Dans son rapport de stabilité financière en octobre 2020, le Fonds monétaire international (FMI) notait un releverage des fonds dont le budget de risque varie en fonction de la volatilité sur les marchés. Si cette dernière avait entraîné un important débouclement des positions en mars 2020, sa baisse a permis à ces fonds d’augmenter leur levier depuis. «Les taux extrêmement bas, la volatilité de marché resserrée et la perception que les banques centrales continueront à soutenir les marchés clés semblent être une incitation au levier financier», note le FMI dans son rapport. «L’abondance de liquidité peut laisser penser que de forts leviers pourraient être plus généralisés qu’à l’habitude», note Simon Aninat, gérant spécialisé chez Seeyond.

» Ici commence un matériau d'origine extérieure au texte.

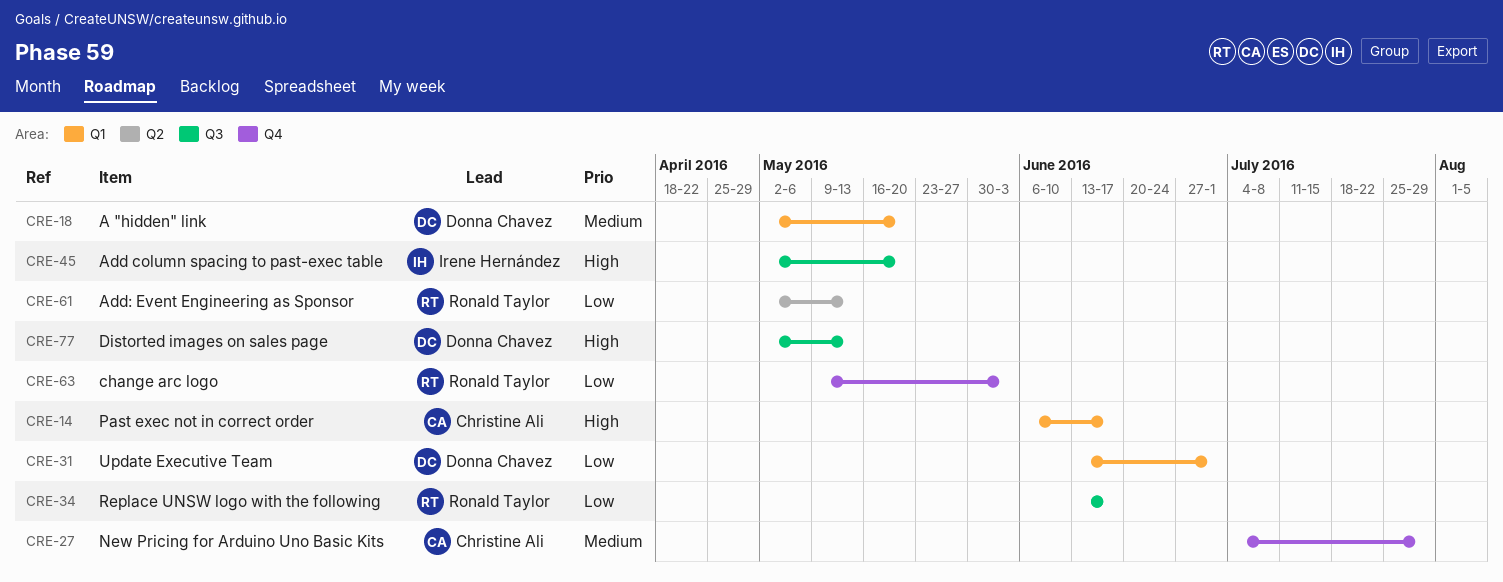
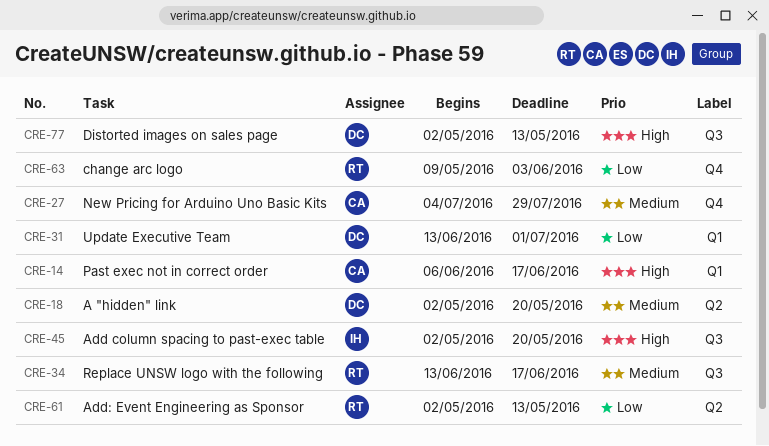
CRE-18, label: Q1 -> Q2
CRE-34, priority: Low -> Medium

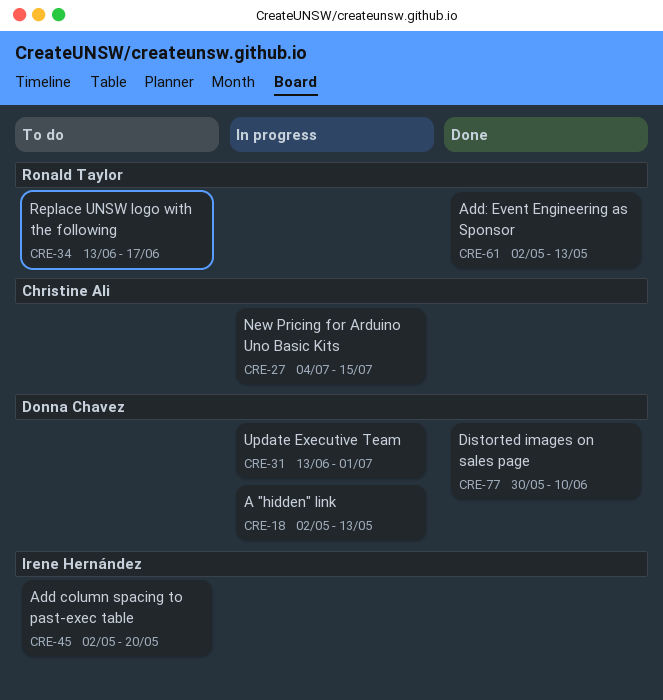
CRE-14: present -> none
CRE-18, due: May 20 -> May 13
CRE-27, due: Jul 29 -> Jul 15
CRE-63: present -> none
CRE-77, start: May 2 -> May 30
CRE-77, due: May 13 -> Jun 10

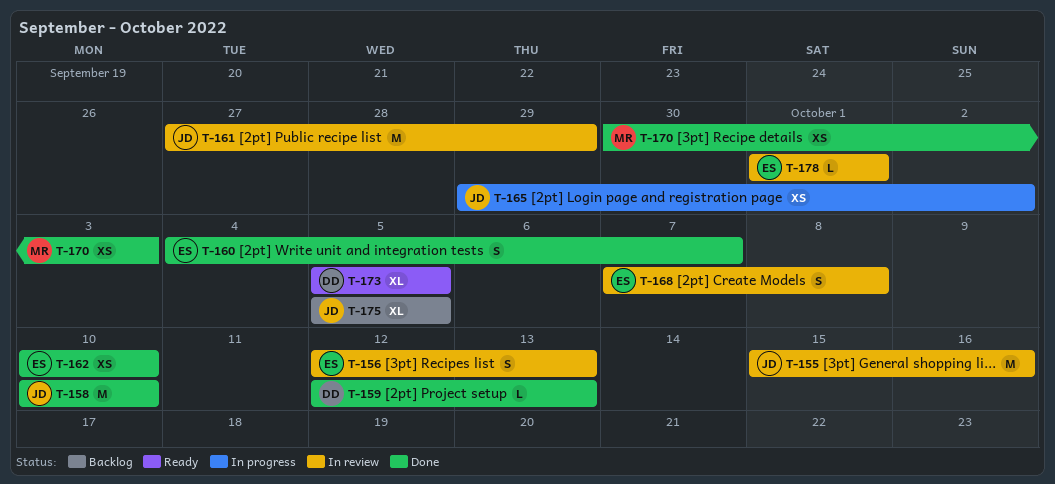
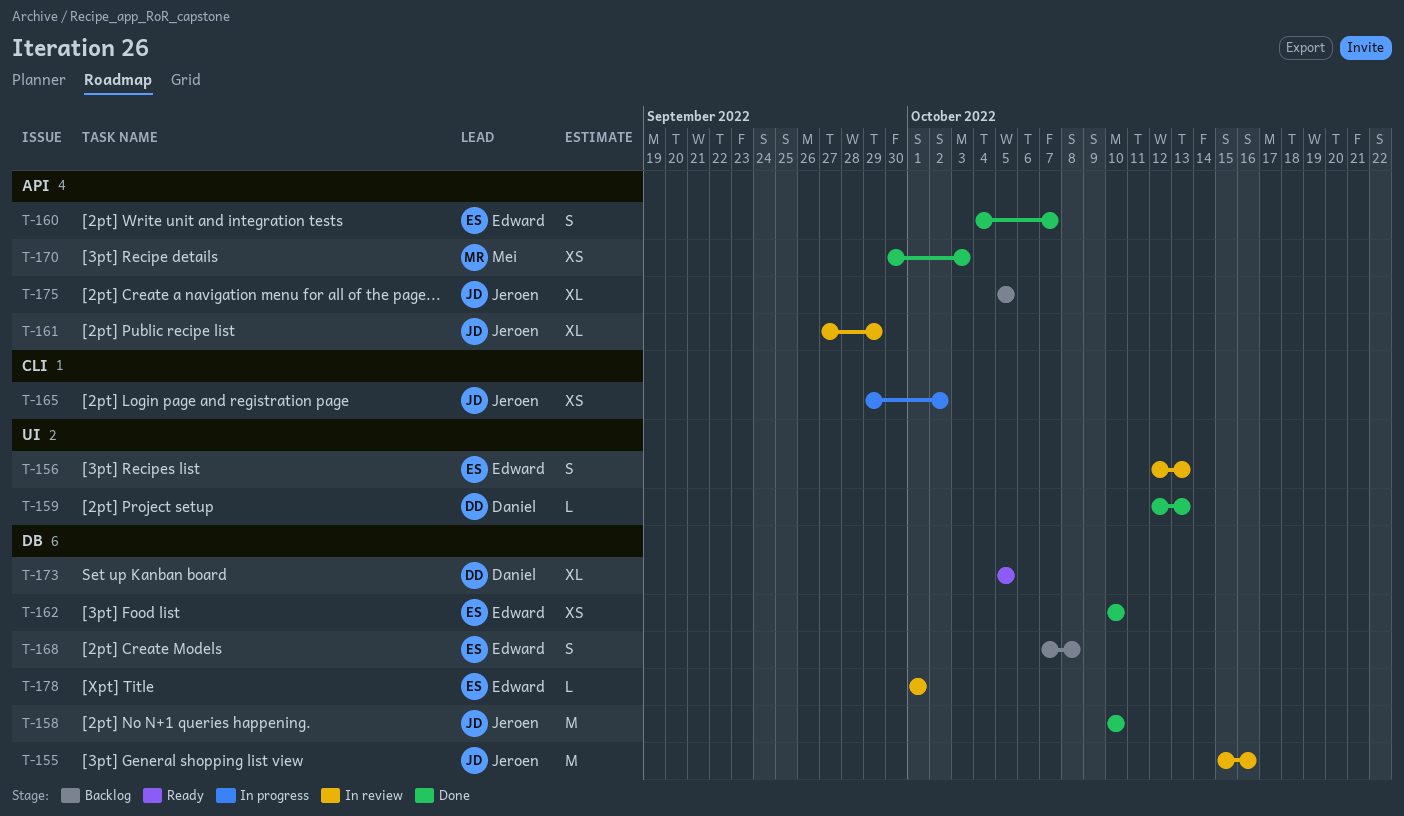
T-161, estimate: M -> XL
T-168, status: In review -> Backlog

Cette hausse du levier est particulièrement visible sur le marché américain. Le montant emprunté dans les comptes titres (margin debt) a atteint un plus haut historique de 813 milliards de dollars en février, 50% de plus en un an, selon l'association professionnelle Finra. Pour certains, cette hausse est corrélée à la forte progression de Wall Street, où l’indice S&P 500 a atteint vendredi 26 mars un nouveau record. Pour d’autres, cette forte progression a de quoi inquiéter car elle dépasse celle de l’indice et n’a pas été aussi importante depuis 1931. Du côté des hedge funds, les derniers chiffres publiés par le Trésor américain, datant de juin 2020, montrent un levier moyen de 15,9 fois pour les dix plus gros acteurs. Un chiffre en baisse par rapport aux 24,6 fois de juin 2019, en raison de la crise. Les 40 fonds suivants ont un levier moyen de 5 fois, comme Archegos.
Trop concentré
Ce n'est pas tant l'effet de levier que la façon dont on l’utilise qui rend une situation d’investissement potentiellement dangereuse pour le marché. Les grands hedge funds sont certes leveragés mais pour investir avant tout dans des dettes souveraines, des devises… peu volatiles. En revanche, quand les fonds détiennent des paris très concentrés avec de fortes corrélations entre les titres, cela devient potentiellement dangereux. Après Archegos, les fonds détenant le même type de positions avec du levier sont eux aussi en risque.
Un autre élément perturbateur pour le marché viendrait du désendettement forcé de certains fonds consécutif à l’accident sur Archegos, si jamais ce cas n’était pas un épiphénomène. «Toutes les crises financières comportent deux constantes : des problèmes de levier, et des problèmes de liquidité, rappelle Mathieu Vaissié, directeur de la recherche de Ginjer AM. Un certain nombre de signaux plus ou moins faibles (repo US, fonds suspendant leur liquidité) suggèrent que la liquidité n’est peut-être pas si abondante que cela, ou de façon homogène dans tout le système. Rien d’alarmant, mais elle a toujours tendance à disparaître au moment où l’on en a le plus besoin.»